The NGO Human Rights Watch has denounced murders, deaths in custody, enforced disappearances, and acts of torture linked to the clampdown against anti-governments demonstrations by the authorities in October.

On 20 October 2022, some 60 people died – mainly young people shot dead in the capital by the authorities – during an opposition demonstration against transitional president General Mahamat Idriss Déby Itno's decision to prolong his stay in power for two more years.

According to the Human Rights Watch report published this Monday, security forces fired live ammunition at demonstrators, killing and injuring dozens, beat people, chased them into houses and arrested them.

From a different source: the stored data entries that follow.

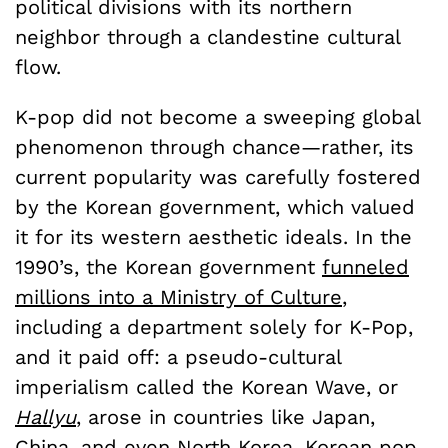
political divisions with its northern
neighbor through a clandestine cultural
flow.
K-pop did not become a sweeping global
phenomenon through chance—rather, its
current popularity was carefully fostered
by the Korean government, which valued
it for its western aesthetic ideals. In the
1990’s, the Korean government
funneled
millions into a Ministry of Culture
,
including a department solely for K-Pop,
and it paid off: a pseudo-cultural
imperialism called the Korean Wave, or
Hallyu
, arose in countries like Japan,
China, and even North Korea. Korean pop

"Because of the seriousness of the crimes committed by the Chadian security forces on 20 October – and in the days that followed – the international community should provide a strong response," the NGO added.

Deaths and disappearances

According to the government, a total of 621 people were arrested in N'Djamena and taken to Koro Toro, a high-security prison in the middle of the desert 600 kilometres from the capital. 

Witnesses told the NGO that several people had died on the way to the prison due to deprivation of "food and water".

The rights group added that the minors arrested during the protests – 83 according to the authorities – were held in the same cells and rooms as adults for at least the first two weeks of their incarceration.

The report also cites witnesses who say that security forces "driving unmarked cars" went to "communities known to support political opposition groups.

The organisation also points to several cases of "enforced disappearances": detainees whose "whereabouts remain unknown and whose family members and lawyers have requested information in vain".

Meanwhile, the report has also highlighted that civil society leaders and lawyers have no confidence in either the independence or effectiveness of a commission of inquiry that was launced by the Economic Community of Central African States in the aftermath of the October demonstrations.

The NGO has recommended that the Office of the United Nations High Commissioner for Human Rights should be called in to assist with the investigations.